On Solaris 11 update 1, during SMTP load testing, the dispatcher builds up TCP socket connection file descriptors in CLOSE_WAIT state until it reaches MAX_HANDOFFS, at which point it will not accept any more connections. Restarting dispatcher briefly clears the situation.

The client connects and never receives the banner. A normal client would time out and retry. End users may get a "connection failed" type error. Remote MTAs may see this as poor performance.

A load test program that does not timeout will see this as a hung connection or hung test thread.

Watching the dispatcher with truss, or enabling debugs, slows it down enough to prevent the problem from happening.

Watching the dispatcher with truss -t sendmsg may see sendmsg() fail with errno=11, EAGAIN -- if the system is fast enough and that truss does not slow it down too much.

## GIVEN REQUEST A
In the text on the dispatcher problem, what briefly clears the buildup of connections in CLOSE_WAIT state?

## GIVEN RECORDS
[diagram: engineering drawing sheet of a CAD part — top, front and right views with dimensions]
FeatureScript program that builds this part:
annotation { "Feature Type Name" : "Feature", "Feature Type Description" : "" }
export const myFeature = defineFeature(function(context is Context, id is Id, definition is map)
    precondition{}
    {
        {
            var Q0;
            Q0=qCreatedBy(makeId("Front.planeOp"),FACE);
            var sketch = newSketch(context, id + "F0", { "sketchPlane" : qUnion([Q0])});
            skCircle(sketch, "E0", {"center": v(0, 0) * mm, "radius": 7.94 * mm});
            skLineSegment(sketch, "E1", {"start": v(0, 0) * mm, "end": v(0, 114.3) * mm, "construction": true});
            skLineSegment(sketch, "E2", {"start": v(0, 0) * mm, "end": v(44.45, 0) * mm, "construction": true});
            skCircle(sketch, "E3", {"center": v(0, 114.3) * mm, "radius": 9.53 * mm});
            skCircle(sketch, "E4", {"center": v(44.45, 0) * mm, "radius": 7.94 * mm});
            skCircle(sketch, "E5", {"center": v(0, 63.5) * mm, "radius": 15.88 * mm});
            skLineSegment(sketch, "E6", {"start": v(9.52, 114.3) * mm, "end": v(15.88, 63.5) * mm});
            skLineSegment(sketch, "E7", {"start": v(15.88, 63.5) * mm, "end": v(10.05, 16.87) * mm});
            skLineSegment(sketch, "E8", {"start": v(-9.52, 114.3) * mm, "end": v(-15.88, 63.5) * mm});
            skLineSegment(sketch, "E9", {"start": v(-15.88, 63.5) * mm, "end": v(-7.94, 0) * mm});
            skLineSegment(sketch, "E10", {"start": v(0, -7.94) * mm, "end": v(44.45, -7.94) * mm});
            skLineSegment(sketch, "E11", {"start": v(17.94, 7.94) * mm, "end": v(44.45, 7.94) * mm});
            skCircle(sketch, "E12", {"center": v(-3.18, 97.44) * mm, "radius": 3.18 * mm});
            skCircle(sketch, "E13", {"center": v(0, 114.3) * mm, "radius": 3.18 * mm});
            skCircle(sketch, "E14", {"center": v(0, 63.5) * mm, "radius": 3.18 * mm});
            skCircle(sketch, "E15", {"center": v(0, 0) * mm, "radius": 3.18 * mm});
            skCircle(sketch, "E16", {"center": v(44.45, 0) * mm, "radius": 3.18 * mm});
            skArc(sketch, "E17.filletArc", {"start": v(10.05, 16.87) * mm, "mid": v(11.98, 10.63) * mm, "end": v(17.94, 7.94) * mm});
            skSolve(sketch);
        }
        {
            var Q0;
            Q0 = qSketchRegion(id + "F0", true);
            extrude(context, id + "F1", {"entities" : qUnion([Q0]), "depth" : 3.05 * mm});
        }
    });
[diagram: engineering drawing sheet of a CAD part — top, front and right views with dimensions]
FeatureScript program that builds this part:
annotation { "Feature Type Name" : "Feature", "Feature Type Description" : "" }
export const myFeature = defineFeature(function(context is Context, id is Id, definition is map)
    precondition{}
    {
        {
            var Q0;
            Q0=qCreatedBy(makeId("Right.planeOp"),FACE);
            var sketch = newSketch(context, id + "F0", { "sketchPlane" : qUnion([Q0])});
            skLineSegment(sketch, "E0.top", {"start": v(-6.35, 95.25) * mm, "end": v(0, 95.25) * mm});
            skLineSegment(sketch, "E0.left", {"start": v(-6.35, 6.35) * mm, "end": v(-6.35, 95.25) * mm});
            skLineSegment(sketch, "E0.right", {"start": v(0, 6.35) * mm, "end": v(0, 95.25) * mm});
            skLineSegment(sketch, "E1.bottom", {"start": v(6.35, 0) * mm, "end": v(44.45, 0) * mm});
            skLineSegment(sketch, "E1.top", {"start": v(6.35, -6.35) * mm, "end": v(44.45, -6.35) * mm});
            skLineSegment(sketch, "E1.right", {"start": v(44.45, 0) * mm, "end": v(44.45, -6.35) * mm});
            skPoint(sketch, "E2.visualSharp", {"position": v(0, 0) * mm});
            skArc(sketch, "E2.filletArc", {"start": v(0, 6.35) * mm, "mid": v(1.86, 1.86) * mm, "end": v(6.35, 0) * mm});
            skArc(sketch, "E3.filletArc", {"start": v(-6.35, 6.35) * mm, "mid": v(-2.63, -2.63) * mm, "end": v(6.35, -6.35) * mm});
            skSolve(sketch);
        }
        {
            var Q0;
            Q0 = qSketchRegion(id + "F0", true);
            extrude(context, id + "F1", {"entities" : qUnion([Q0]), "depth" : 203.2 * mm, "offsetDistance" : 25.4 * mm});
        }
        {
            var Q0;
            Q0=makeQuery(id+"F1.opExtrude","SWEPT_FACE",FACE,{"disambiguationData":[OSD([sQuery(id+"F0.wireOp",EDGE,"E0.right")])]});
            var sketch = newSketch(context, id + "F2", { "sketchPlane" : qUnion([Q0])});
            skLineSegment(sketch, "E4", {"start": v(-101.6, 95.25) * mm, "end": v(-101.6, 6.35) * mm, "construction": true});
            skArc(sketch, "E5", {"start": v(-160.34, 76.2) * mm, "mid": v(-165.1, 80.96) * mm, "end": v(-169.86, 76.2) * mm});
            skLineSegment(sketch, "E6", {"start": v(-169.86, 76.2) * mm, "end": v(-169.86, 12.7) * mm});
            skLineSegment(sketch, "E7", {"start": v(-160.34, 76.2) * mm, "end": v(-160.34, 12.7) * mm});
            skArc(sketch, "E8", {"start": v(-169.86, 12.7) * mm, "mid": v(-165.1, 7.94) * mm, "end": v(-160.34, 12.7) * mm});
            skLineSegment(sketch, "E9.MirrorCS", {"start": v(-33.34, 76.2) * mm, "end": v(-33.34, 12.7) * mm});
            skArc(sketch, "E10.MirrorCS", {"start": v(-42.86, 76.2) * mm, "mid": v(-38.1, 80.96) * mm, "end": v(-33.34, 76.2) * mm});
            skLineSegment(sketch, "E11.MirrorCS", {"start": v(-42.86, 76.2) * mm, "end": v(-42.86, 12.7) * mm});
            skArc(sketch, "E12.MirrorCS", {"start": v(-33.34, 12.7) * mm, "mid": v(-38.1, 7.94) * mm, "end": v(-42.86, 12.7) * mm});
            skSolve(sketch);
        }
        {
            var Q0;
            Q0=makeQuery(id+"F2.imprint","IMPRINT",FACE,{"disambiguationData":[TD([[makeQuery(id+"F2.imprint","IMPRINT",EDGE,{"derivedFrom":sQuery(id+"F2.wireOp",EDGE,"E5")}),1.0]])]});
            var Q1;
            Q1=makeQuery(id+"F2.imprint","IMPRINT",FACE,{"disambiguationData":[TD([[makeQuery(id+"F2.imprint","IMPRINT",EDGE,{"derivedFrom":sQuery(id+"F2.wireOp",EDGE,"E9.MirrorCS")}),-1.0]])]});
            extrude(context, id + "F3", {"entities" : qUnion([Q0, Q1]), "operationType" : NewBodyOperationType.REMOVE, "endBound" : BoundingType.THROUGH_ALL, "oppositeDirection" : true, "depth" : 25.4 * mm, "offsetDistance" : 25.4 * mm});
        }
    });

## GIVEN REQUEST B
Reproduce the records without any change, starting at their first line and ending with the line that contains "v(44.45, 7.94) *", both included.

## EXERCISE ANSWER A
Restarting the dispatcher.

## EXERCISE ANSWER B
[diagram: engineering drawing sheet of a CAD part — top, front and right views with dimensions]
FeatureScript program that builds this part:
annotation { "Feature Type Name" : "Feature", "Feature Type Description" : "" }
export const myFeature = defineFeature(function(context is Context, id is Id, definition is map)
    precondition{}
    {
        {
            var Q0;
            Q0=qCreatedBy(makeId("Front.planeOp"),FACE);
            var sketch = newSketch(context, id + "F0", { "sketchPlane" : qUnion([Q0])});
            skCircle(sketch, "E0", {"center": v(0, 0) * mm, "radius": 7.94 * mm});
            skLineSegment(sketch, "E1", {"start": v(0, 0) * mm, "end": v(0, 114.3) * mm, "construction": true});
            skLineSegment(sketch, "E2", {"start": v(0, 0) * mm, "end": v(44.45, 0) * mm, "construction": true});
            skCircle(sketch, "E3", {"center": v(0, 114.3) * mm, "radius": 9.53 * mm});
            skCircle(sketch, "E4", {"center": v(44.45, 0) * mm, "radius": 7.94 * mm});
            skCircle(sketch, "E5", {"center": v(0, 63.5) * mm, "radius": 15.88 * mm});
            skLineSegment(sketch, "E6", {"start": v(9.52, 114.3) * mm, "end": v(15.88, 63.5) * mm});
            skLineSegment(sketch, "E7", {"start": v(15.88, 63.5) * mm, "end": v(10.05, 16.87) * mm});
            skLineSegment(sketch, "E8", {"start": v(-9.52, 114.3) * mm, "end": v(-15.88, 63.5) * mm});
            skLineSegment(sketch, "E9", {"start": v(-15.88, 63.5) * mm, "end": v(-7.94, 0) * mm});
            skLineSegment(sketch, "E10", {"start": v(0, -7.94) * mm, "end": v(44.45, -7.94) * mm});
            skLineSegment(sketch, "E11", {"start": v(17.94, 7.94) * mm, "end": v(44.45, 7.94) * mm});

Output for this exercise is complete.